The brutish 110kg outside centre is one of only a few Welsh players to have tasted success against Australia recently, having played in their 21-18 victory in 2008 as well as enjoying victories as part of the 2013 British and Irish Lions squad.
Those victories have been few and far between, however.
“You look back at the last seven years, and it’s the same old story. There is no hiding from that,” Roberts admitted on Tuesday.
However, he hopes the importance of Saturday’s Twickenham clash, with not only bragging rights in Pool A going on the line but also the prospect of an easier run to the final, will ensure Wales aren’t plagued by fadeouts as they have been in previous encounters.

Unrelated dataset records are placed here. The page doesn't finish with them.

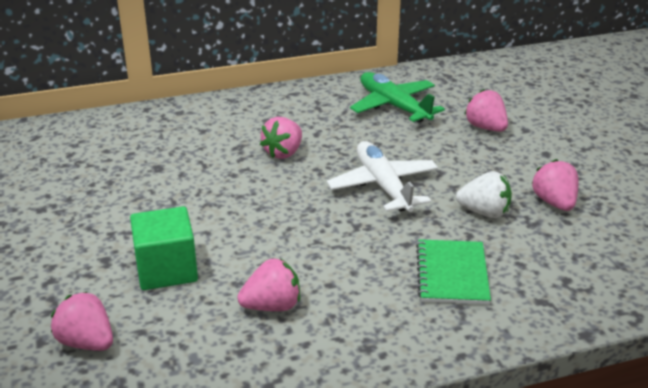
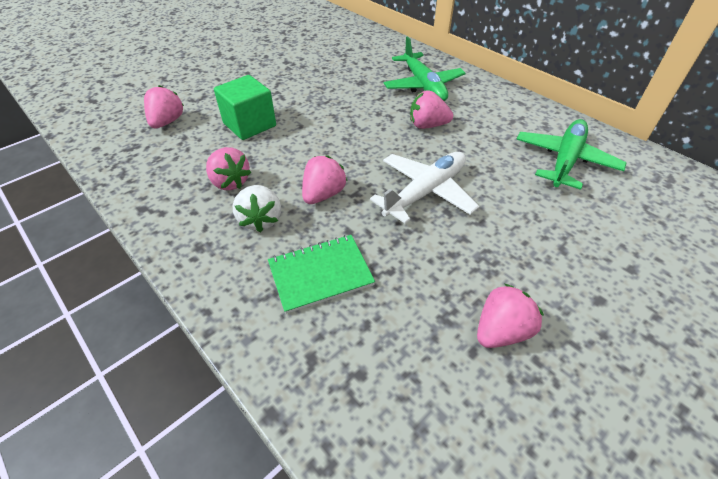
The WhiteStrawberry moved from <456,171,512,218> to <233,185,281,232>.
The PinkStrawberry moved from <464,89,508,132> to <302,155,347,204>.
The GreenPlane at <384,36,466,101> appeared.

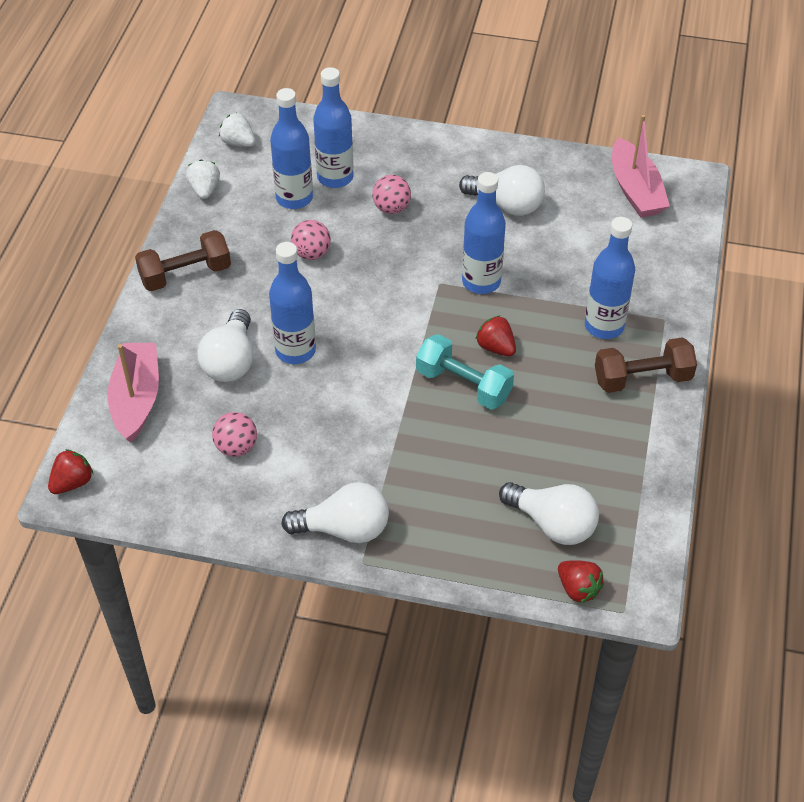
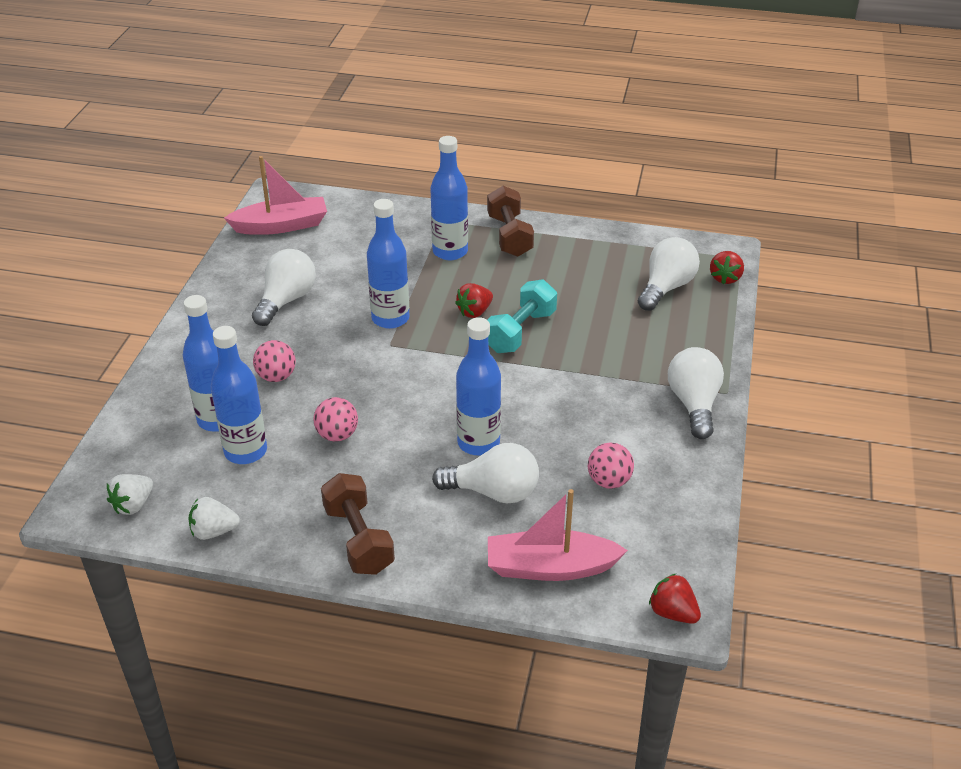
The RedStrawberry at <558,560,604,603> turned 150 degrees clockwise.

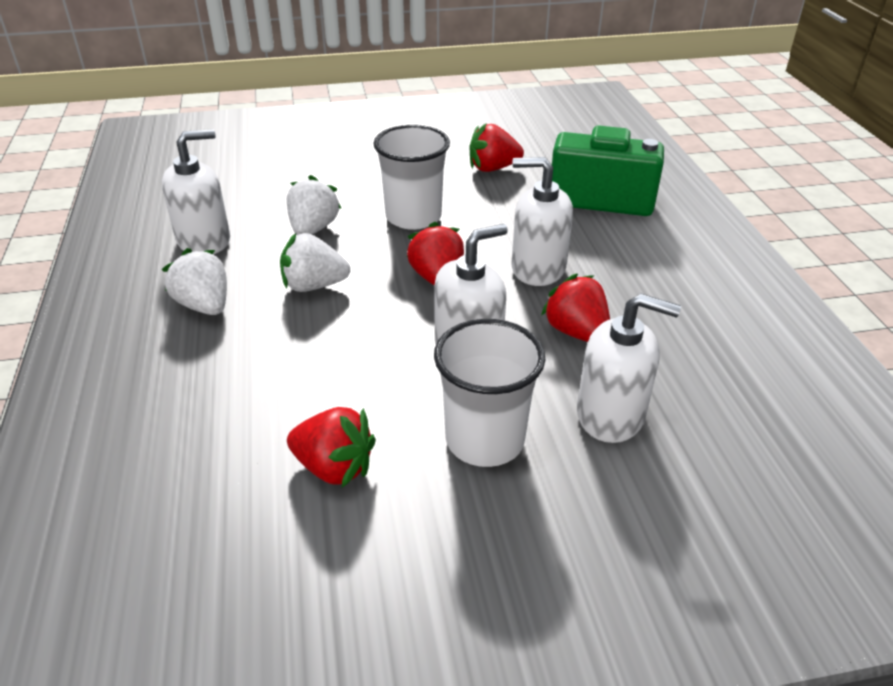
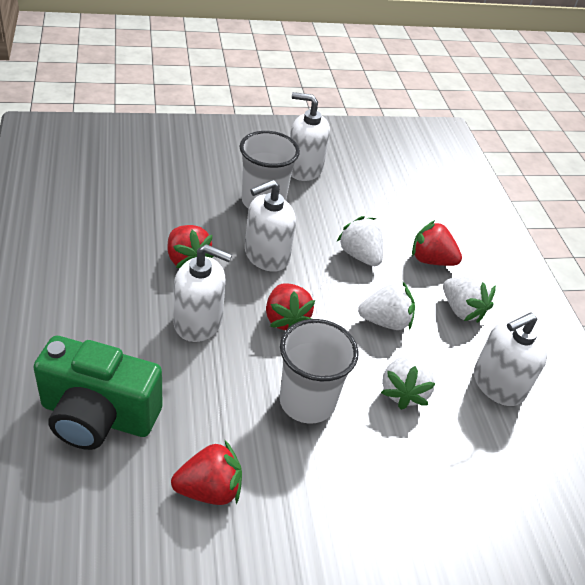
The WhiteSoapDispenser moved from <577,294,681,443> to <290,92,330,181>.
The WhiteStrawberry at <337,216,383,266> appeared.
The RedStrawberry moved from <287,407,376,487> to <412,220,462,266>.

“The last 10 minutes in games against them have killed us on many occasion, and hopefully what’s on the line this week will bring out the best in us,” he said.
Wallabies captain Stephen Moore, backs Drew Mitchell, Quade Cooper and Matt Giteau and lock Dean Mumm are the only current squad members left from the 2008 loss, while back-up hooker Tatafu Polota-Nau and Mitchell played in the only other defeat to Wales since 1987 – when they were pipped 24-22 in 2005.
“I wasn’t a part of the regime until this year,” said Wallabies backs coach Stephen Larkham, who enjoyed four wins and one draw against Wales in a stellar career.
“Those old games against Wales have no relevance to this weekend.”
Meanwhile, Mumm says Australia have drawn a line in the sand ahead of the match, which it is treating like a final.
“We have drawn a bit of a line in the sand because Wales is significant test for us,” said Mumm.
“There is a bit of momentum for us and we are taking it extremely seriously.
“The mentality in the camp from here on in is every game is important, but this pool game has the aura of a final about it.”